Sebulan kemudian saya bertemu dengan Tsi Taura yang mengundangku via telepon. Kami bertemu di Restoran Tiptop. Makan nasi goreng dan masing-masing segelas kopi hitam. tak lama, hanya setengah jam, kudesak dia agar memerlihatkan tulisan-tulisannya selama menghilang. Dia hanya tersenyum dan kami pun berpisah.
Sebulan kemudian dia meneleponku lagi untuk bertemu di tempat sama. Saya menolak. Kalau mau ketemu datanglah, kusebutkan sebuah tempat kaki lima untuk tempat bertemu. Dua puluh menit kemudian saya ditelepon dan dia sudah menungu di warung kaki lima itu. Benar dia menunggu dan memesan dua gelas kopi dan dua piring mi aceh goreng.

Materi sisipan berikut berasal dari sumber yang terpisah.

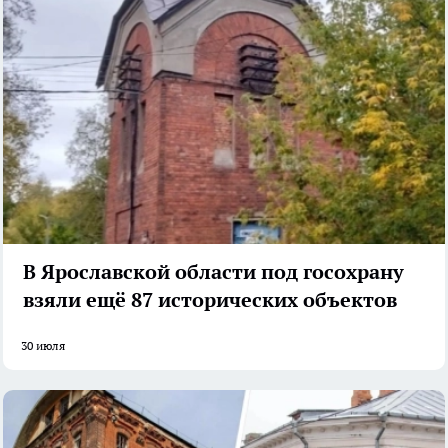
В Ярославской области под госохрану
взяли ещё 87 исторических объектов
30 июля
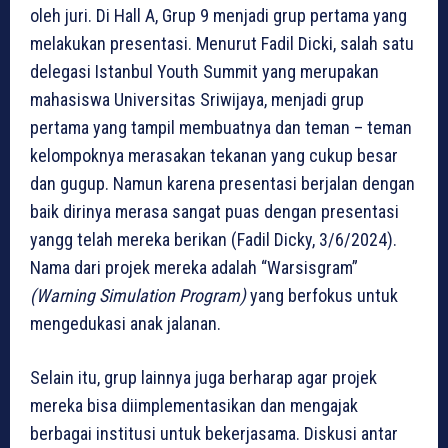
oleh juri. Di Hall A, Grup 9 menjadi grup pertama yang
melakukan presentasi. Menurut Fadil Dicki, salah satu
delegasi Istanbul Youth Summit yang merupakan
mahasiswa Universitas Sriwijaya, menjadi grup
pertama yang tampil membuatnya dan teman – teman
kelompoknya merasakan tekanan yang cukup besar
dan gugup. Namun karena presentasi berjalan dengan
baik dirinya merasa sangat puas dengan presentasi
yangg telah mereka berikan (Fadil Dicky, 3/6/2024).
Nama dari projek mereka adalah “Warsisgram”
(Warning Simulation Program)
yang berfokus untuk
mengedukasi anak jalanan.
Selain itu, grup lainnya juga berharap agar projek
mereka bisa diimplementasikan dan mengajak
berbagai institusi untuk bekerjasama. Diskusi antar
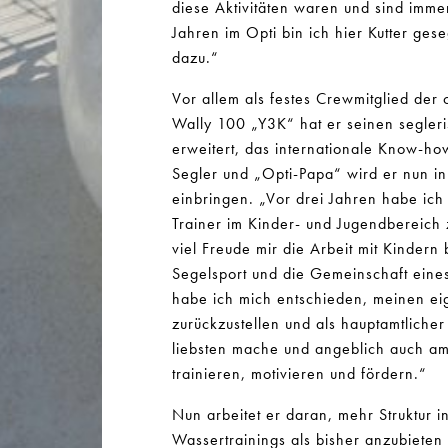
diese Aktivitäten waren und sind imm
Jahren im Opti bin ich hier Kutter ges
dazu.“
Vor allem als festes Crewmitglied der
Wally 100 „Y3K“ hat er seinen segleri
erweitert, das internationale Know-ho
Segler und „Opti-Papa“ wird er nun in
einbringen. „Vor drei Jahren habe ic
Trainer im Kinder- und Jugendbereich
viel Freude mir die Arbeit mit Kindern b
Segelsport und die Gemeinschaft eines
habe ich mich entschieden, meinen eig
zurückzustellen und als hauptamtliche
liebsten mache und angeblich auch am
trainieren, motivieren und fördern.“
Nun arbeitet er daran, mehr Struktur 
Wassertrainings als bisher anzubieten 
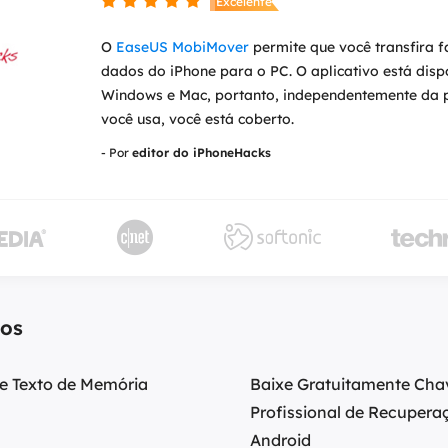

Excelente
O
EaseUS MobiMover
permite que você transfira f
dados do iPhone para o PC. O aplicativo está disp
Windows e Mac, portanto, independentemente da 
você usa, você está coberto.
- Por
editor do iPhoneHacks



dos
e Texto de Memória
Baixe Gratuitamente Cha
Profissional de Recupera
Android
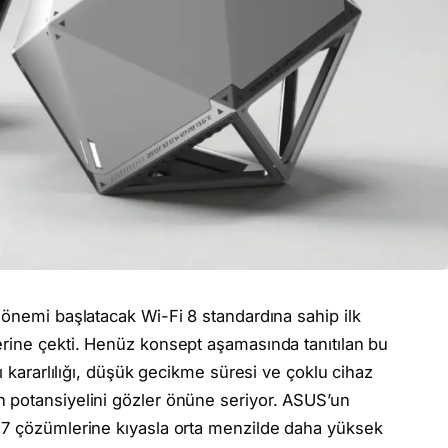
dönemi başlatacak Wi-Fi 8 standardına sahip ilk
zerine çekti. Henüz konsept aşamasında tanıtılan bu
ı kararlılığı, düşük gecikme süresi ve çoklu cihaz
 potansiyelini gözler önüne seriyor. ASUS’un
 7 çözümlerine kıyasla orta menzilde daha yüksek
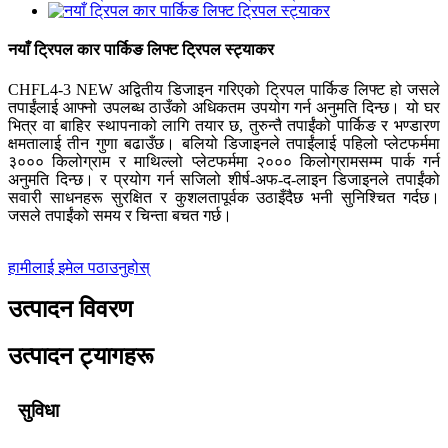
नयाँ ट्रिपल कार पार्किङ लिफ्ट ट्रिपल स्ट्याकर
CHFL4-3 NEW अद्वितीय डिजाइन गरिएको ट्रिपल पार्किङ लिफ्ट हो जसले
तपाईंलाई आफ्नो उपलब्ध ठाउँको अधिकतम उपयोग गर्न अनुमति दिन्छ। यो घर
भित्र वा बाहिर स्थापनाको लागि तयार छ, तुरुन्तै तपाईंको पार्किङ र भण्डारण
क्षमतालाई तीन गुणा बढाउँछ। बलियो डिजाइनले तपाईंलाई पहिलो प्लेटफर्ममा
३००० किलोग्राम र माथिल्लो प्लेटफर्ममा २००० किलोग्रामसम्म पार्क गर्न
अनुमति दिन्छ। र प्रयोग गर्न सजिलो शीर्ष-अफ-द-लाइन डिजाइनले तपाईंको
सवारी साधनहरू सुरक्षित र कुशलतापूर्वक उठाइँदैछ भनी सुनिश्चित गर्दछ।
जसले तपाईंको समय र चिन्ता बचत गर्छ।
हामीलाई इमेल पठाउनुहोस्
उत्पादन विवरण
उत्पादन ट्यागहरू
सुविधा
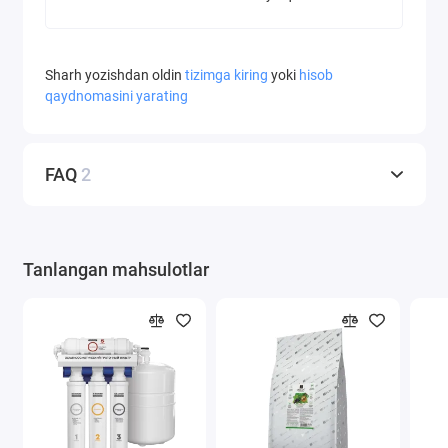
Sharh yozishdan oldin
tizimga kiring
yoki
hisob
qaydnomasini yarating
FAQ
2
Tanlangan mahsulotlar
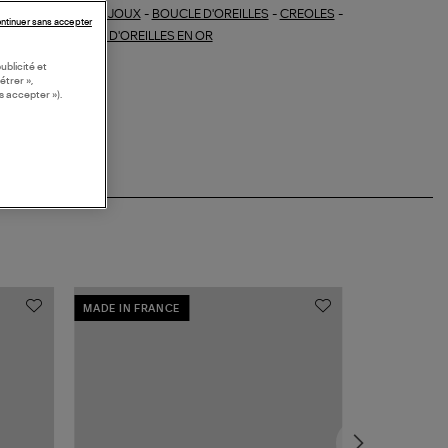
BIJOUX
-
BOUCLE D'OREILLES
-
CREOLES
-
ections similaires :
ntinuer sans accepter
MANTS
-
BOUCLES D'OREILLES EN OR
ublicité et
étrer »,
s accepter »).
MADE IN FRANCE
MADE IN FRA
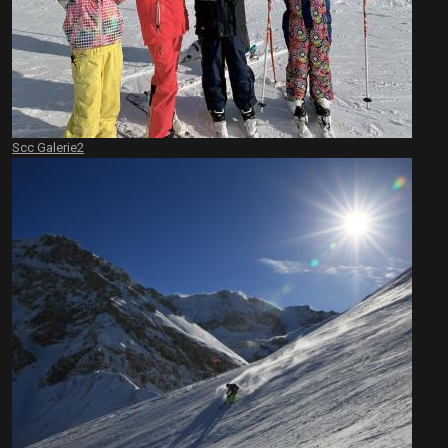
Scc Galerie2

Kutuntut tulisannya selama menghilang. Semua bundelan arsipnya dia bawa. Banyak sekali. Banyak yang sudah termakan rayap, tapi banyak yang sudah dilaminasi rapi. Dia memang seorang dokumentator yang baik.
Tulisan di Jambi, di Maluku Utara (Ternate), di Jawa, di Lampung, Bengkulu, Palembang, dan di berbagai daerah lainnya. Bahkan di ruang remaja 10 tahun sebelum kami ketemu dengan nama Tan Bima. Cerpennya yang dimuat, ilustrasinya dibuatkan oleh Wirja Taufan. Saya tertawa, karena saya merasa kecolongan.
Melihat aktivitasnya dan kontinuitasnya menulis cerpen dan puisi, walau puisi jauh lebih diintensifkannya, saya salut. Sebenarnya dua tahun lalu, dia juga ingin menulis di balik tirai. Tak usah dikenal orang. Saya dan Ikhwan Azhari yang memaksanya sudah harus terbuka.
Kuminta Ikhwan Azhari membawanya kepada Porman Wilson yang kebetulan membuka Komunitas Kata-kata. Komunitas yang setiap bulan menyelenggarakan baca puisi di TBSU. Akhirnya, kami berdua pun baca puisi juga di pentas, bergantian.
Pekan lalu, aku menemui polemik tentang BBSU memberikan anugerah sastra kepada tiga orang, salah seorang adalah Tsi Taura. Saya tak mau terlibat. Saya diam saja dalam perbincangan di FB itu. Hatiku tetap berkata, Tsi Taura pantas untuk mendapatkannya.
“Bang..., Abang datang ke Polonia Hotel dalam penyerahan Anugerah Sastra BBSU itu,” Tsi Taura mengirimkan WA padaku. “Lho..., saya kan tak diundang sama sekali. Saya kan orang yang tak diperhitungkan dalam khazanah sastra di Sumut,” batinku. Saya hubungi Suyadi San dan lain-lain, memang aku tak diundang.
Akhirnya aku datang juga diam-diam, persis saat anugerah itu akan diserahkan. Kulihat Tsi Taura tersenyum, saat melihatku datang. “Doakan aku yang dapat,” katanya melalui WA. Aku tak menjawab WA-nya, karena menurutku dia memang pantas untuk mendapatkannya.